Sunday night is the final whistle for Tasmania's 2025-26 brown trout season. The Inland Fisheries Service has confirmed the closure runs from 11:59 pm on Sunday 3 May 2026 until the new season opens at the start of Saturday 1 August 2026.
For the highland lake regulars, that is three months of stocked-water-only fishing. For the rest of the country watching the Tasmanian season from a distance, it is the cue to look back at one of the more interesting years the island has produced in recent seasons.
Healthy autumn-into-winter rainfall last year left the lakes full at opening. Brown trout came out of the cold months in good condition and the dry-fly water held up across the spring and summer.
The IFS notice is worth reading in full because Tasmania's "closure" is a layered thing.

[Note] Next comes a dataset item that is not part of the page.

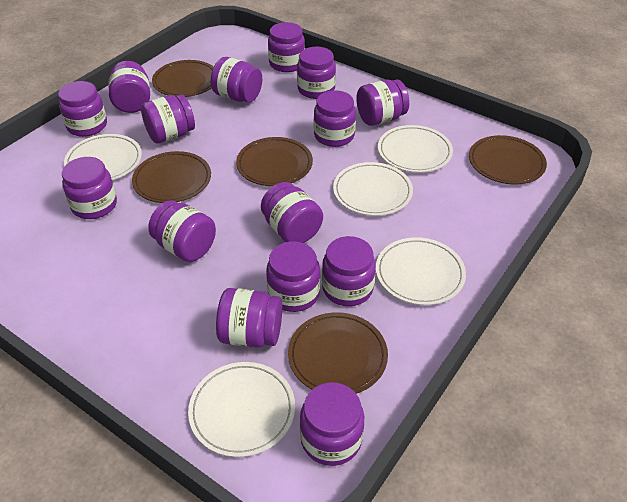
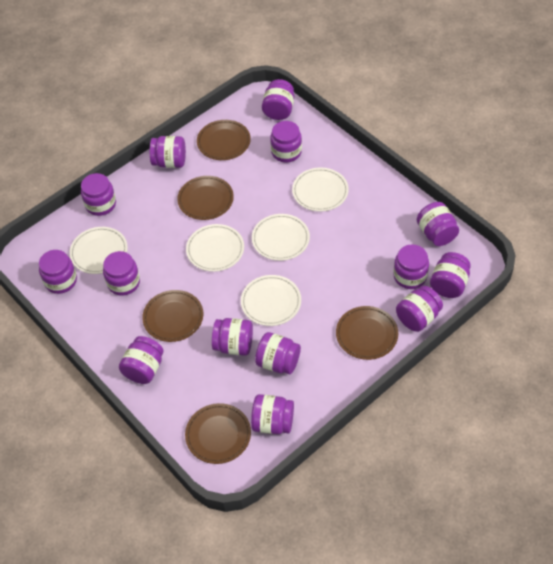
purple jar: 15 -> 14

A long list of named waters stays open through the end of May, including Lake Mackintosh, Lake Rosebery, Dee Lagoon, Lake Rowallan and Lake Skinner, along with stretches of the Brumbys Creek, Macquarie River, Meander River, South Esk, Mersey, River Leven and Weld River.
A second set of waters never closes at all. Brushy Lagoon, Craigbourne Dam, Yingina/Great Lake, Huntsman Lake, Lake Barrington, Lake Burbury, Lake Meadowbank, Lake Pedder, Lake King William and the Bradys chain (excluding the whitewater inflow) all remain open year round, alongside named river sections including the Huon, North Esk, Kanamaluka/River Tamar, River Derwent, lower River Leven and lower South Esk.
The IFS told anglers what its winter looks like in one line: "Our team will be busy through the winter stocking your favourite waters."
The on-water perspective from the season came from Trout Tales, the guide service run by Matt Stone, who used his end-of-season write-up to make a point about how Tasmania actually fishes through a tough weather year.
"Tasmania always rewards the angler who's adapts," Stone said.
That was the season's defining theme. A wave of unsettled mid-season weather pushed the insect activity and the feeding fish into afternoon hours. Anglers who showed up at first light and left frustrated at lunchtime missed the bite.
"Clients who trusted the process and adjusted their timing" got the most out of the season, Stone said.
Penstock Lagoon was the standout water of the year, with March and April spinner hatches Stone described as "particularly strong." Bronte Lagoon fished well across summer on mayfly and spinner activity, especially under light north-westerly afternoons. Currawong Lakes carried mixed-condition fish through the warm months on prolific blue damsel and red spinner action. The Tyenna River, on the other hand, delivered the rivers-side highlight close to Hobart - low water concentrated fish, and the dry-fly opportunities were consistent.
The patterns that earned their keep through the season included blue damsels on warm afternoons around lake margins, parachute duns from mid to late season, the Guides Tag nymph as a variable-conditions option, an MKII Woolly Bugger for late-season subsurface, and an Orange Bead Black Nymph for the no-hatch days.
By the back end of the season, the operating philosophy was simple. "Fishing early and late in the day" was where the fish were, Stone said, with warm calm mornings favouring midge work and the cooler days favouring evening sessions.
The IFS yellow-tag trout promotion stays live across the closure. Twenty-seven tagged fish remained uncaught at the close of the season, including a $25,000 tag in Great Lake and two $5,000 tags in Arthurs Lake. The promotion carries into the 2026-27 season.
That is the bookend on a strong year. The rivers and the highland lakes go quiet on Sunday night. The 2026-27 opener is the first of August.